Midge Raymond is the author of the novel My Last Continent and the award-winning short-story collection Forgetting English. Her writing has appeared in TriQuarterly, American Literary Review, Bellevue Literary Review, the Los Angeles Times magazine, Poets & Writers, and many other publications.
Raymond tells us why she drew inspiration from Antarctica for her debut novel, and how this unusual land of great contrast makes for a great setting.
“It seems like there are two kinds of people who come to Antarctica,” penguin researcher and shipboard naturalist Deb Gardner tells a passenger in My Last Continent. “Those who have run out of places to go, and those who have run out of places to hide.”
While I don’t necessarily share Deb’s view, putting these two categories of people together provided plenty of drama for a novel about our planet’s last frontier.
As a writer, I’ve long been attracted to contrasts, and Antarctica provides a great deal of them, especially when it comes to those who venture there.
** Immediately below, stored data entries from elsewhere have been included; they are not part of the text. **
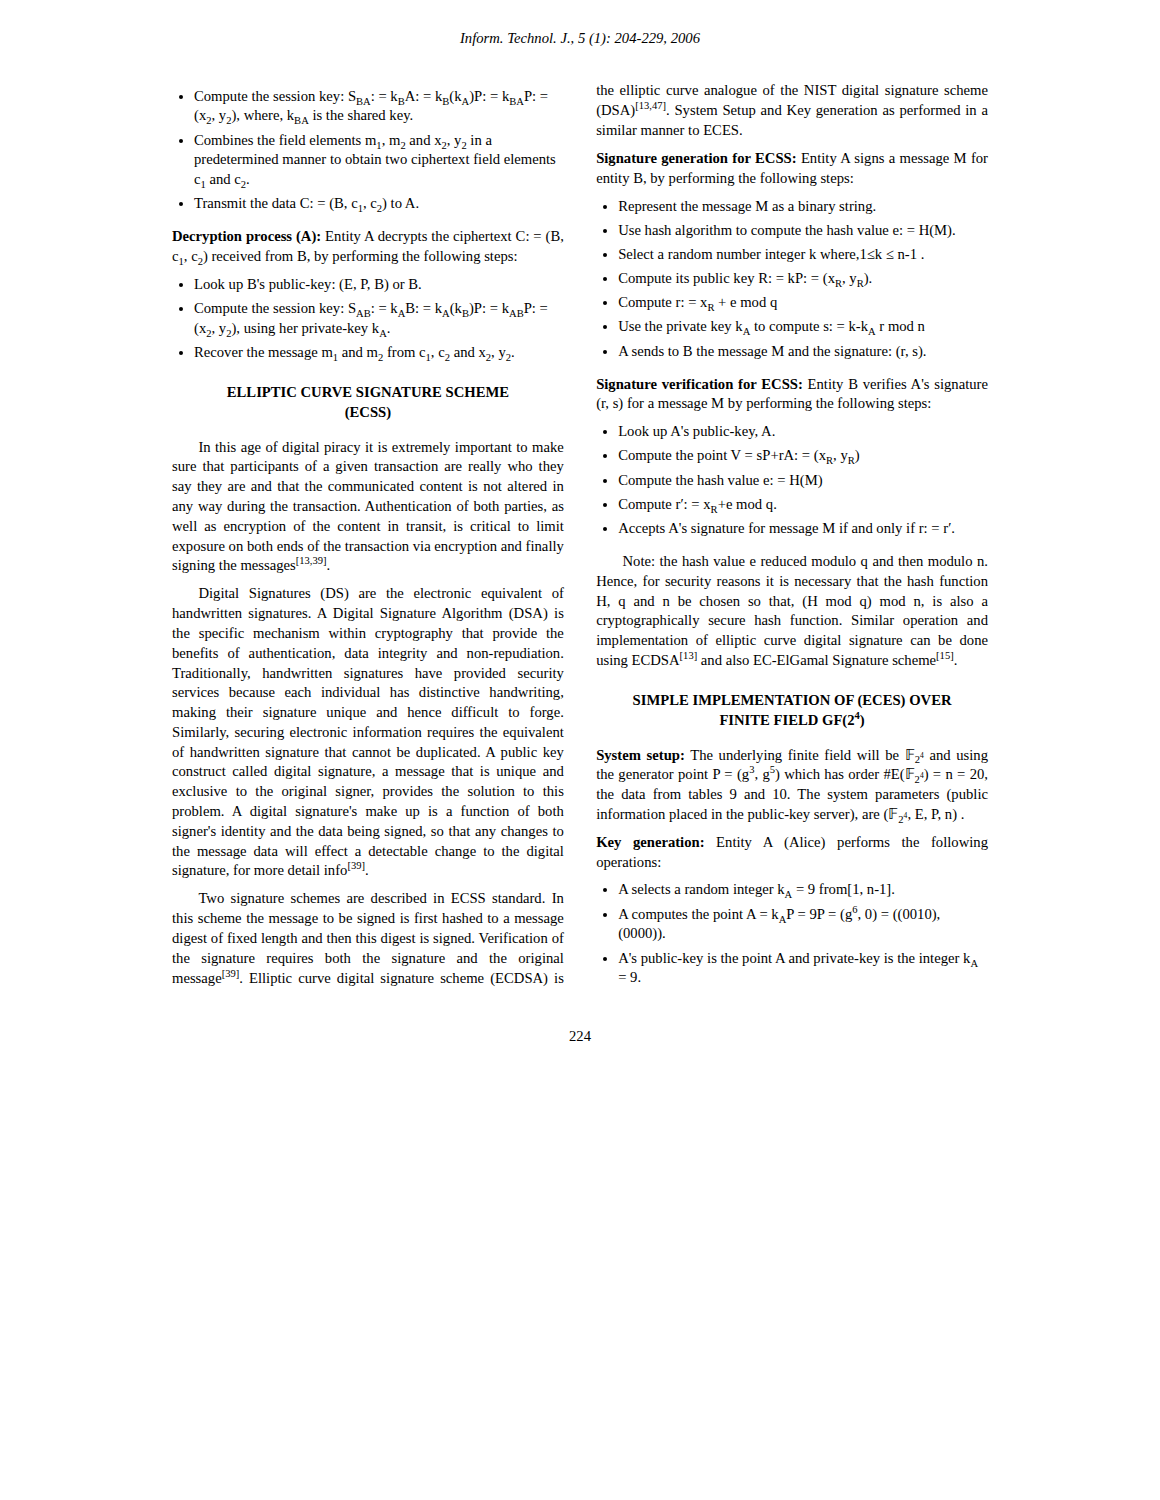Inform. Technol. J., 5 (1): 204-229, 2006
Compute the session key: SBA: = kBA: = kB(kA)P: = kBAP: = (x2, y2), where, kBA is the shared key.
Combines the field elements m1, m2 and x2, y2 in a predetermined manner to obtain two ciphertext field elements c1 and c2.
Transmit the data C: = (B, c1, c2) to A.
Decryption process (A): Entity A decrypts the ciphertext C: = (B, c1, c2) received from B, by performing the following steps:
Look up B's public-key: (E, P, B) or B.
Compute the session key: SAB: = kAB: = kA(kB)P: = kABP: = (x2, y2), using her private-key kA.
Recover the message m1 and m2 from c1, c2 and x2, y2.
ELLIPTIC CURVE SIGNATURE SCHEME
(ECSS)
In this age of digital piracy it is extremely important to make sure that participants of a given transaction are really who they say they are and that the communicated content is not altered in any way during the transaction. Authentication of both parties, as well as encryption of the content in transit, is critical to limit exposure on both ends of the transaction via encryption and finally signing the messages[13,39].
Digital Signatures (DS) are the electronic equivalent of handwritten signatures. A Digital Signature Algorithm (DSA) is the specific mechanism within cryptography that provide the benefits of authentication, data integrity and non-repudiation. Traditionally, handwritten signatures have provided security services because each individual has distinctive handwriting, making their signature unique and hence difficult to forge. Similarly, securing electronic information requires the equivalent of handwritten signature that cannot be duplicated. A public key construct called digital signature, a message that is unique and exclusive to the original signer, provides the solution to this problem. A digital signature's make up is a function of both signer's identity and the data being signed, so that any changes to the message data will effect a detectable change to the digital signature, for more detail info[39].
Two signature schemes are described in ECSS standard. In this scheme the message to be signed is first hashed to a message digest of fixed length and then this digest is signed. Verification of the signature requires both the signature and the original message[39]. Elliptic curve digital signature scheme (ECDSA) is the elliptic curve analogue of the NIST digital signature scheme (DSA)[13,47]. System Setup and Key generation as performed in a similar manner to ECES.
Signature generation for ECSS: Entity A signs a message M for entity B, by performing the following steps:
Represent the message M as a binary string.
Use hash algorithm to compute the hash value e: = H(M).
Select a random number integer k where,1≤k ≤ n-1 .
Compute its public key R: = kP: = (xR, yR).
Compute r: = xR + e mod q
Use the private key kA to compute s: = k-kA r mod n
A sends to B the message M and the signature: (r, s).
Signature verification for ECSS: Entity B verifies A's signature (r, s) for a message M by performing the following steps:
Look up A's public-key, A.
Compute the point V = sP+rA: = (xR, yR)
Compute the hash value e: = H(M)
Compute r′: = xR+e mod q.
Accepts A's signature for message M if and only if r: = r′.
Note: the hash value e reduced modulo q and then modulo n. Hence, for security reasons it is necessary that the hash function H, q and n be chosen so that, (H mod q) mod n, is also a cryptographically secure hash function. Similar operation and implementation of elliptic curve digital signature can be done using ECDSA[13] and also EC-ElGamal Signature scheme[15].
SIMPLE IMPLEMENTATION OF (ECES) OVER
FINITE FIELD GF(24)
System setup: The underlying finite field will be 𝔽24 and using the generator point P = (g3, g5) which has order #E(𝔽24) = n = 20, the data from tables 9 and 10. The system parameters (public information placed in the public-key server), are (𝔽24, E, P, n) .
Key generation: Entity A (Alice) performs the following operations:
A selects a random integer kA = 9 from[1, n-1].
A computes the point A = kAP = 9P = (g6, 0) = ((0010), (0000)).
A's public-key is the point A and private-key is the integer kA = 9.
224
When these contrasting individuals and groups share the ships headed down to the bottom of the world, we can learn a lot through their interactions and conflicts.
For many tourists, Antarctica is their seventh continent, the last place left to see. For shipboard naturalists, it’s a chance to educate tourists about the creatures they’ve studied all their lives, from penguins to whales to seabirds—as well as a chance to make the passengers’ last continent more than just something to check off their lists.
When I visited Antarctica in 2004, increasing tourism was a hot topic among the naturalists and crew. Among their worries was the fact that larger ships were beginning to enter the region—ships carrying thousands of passengers rather than a hundred or fewer. If something were to happen to a large cruise liner in Antarctica—where research stations and other ships are not hours but days away—it would be a disaster.
Since my visit, tourism in Antarctica has nearly doubled. And, unfortunately, a lot of Antarctic tourism is not about the wildlife but about skiing, fat biking, ice marathons—the sort of adventure that is not at all healthy for such a fragile environment. There are plenty of places to ski and bike and run, but no other place to see Adélie penguins or Weddell seals. These tourists don’t fit into the category of those who want to hide but quite the opposite—those have run out of places to go.
In My Last Continent, Deb and Keller seek solace at the end of the world because they have not been able to find it anywhere else. And, like several expedition naturalists I spoke with, they find themselves conflicted: They know the continent is vulnerable to rapidly expanding tourism, yet they also know that among the best ways to inspire people to protect this icy region is to show it to them.
To be a researcher, like Deb and Keller, is to see firsthand the effects of humankind on the animal kingdom—how such things as climate change and overfishing affects the fate of penguins from Argentina to Antarctica. Similarly, to be a writer is to live a life of constant observation, of seeing things others don’t often see.
Several days into my own Antarctic journey, I witnessed a fellow traveler slip and fall on a patch of ice on the edge of a penguin colony. I appeared to be the only one who saw him, and fortunately he got up immediately, more embarrassed than injured. However, having already heard concerns about accidents at the bottom of the world, I began to wonder: What if this man hadn’t gotten up? This question became the inspiration for a short story, and that story in turn grew into My Last Continent, which envisions an even larger accident in the Southern Ocean, one involving thousands rather than just one.
Antarctica was once the last frontier for explorers, and the continent is rich with the histories of Shackleton, Scott, Amundsen, and Mawson. Yet we are no longer living in the age of discovery—now, we’re in an age of commercialism, in which the continent is under threat from those who are taking its whales and krill, and who have eyes as well for the oil that may be deep beneath its ice.
Antarctica is not as off-limits as it used to be—for those who aim to exploit it as well as those who wish to protect it. Today, all of us have a role to play in saving the planet and its many endangered species—and I hope all who are fortunate enough to visit their last continent return home inspired to preserve it.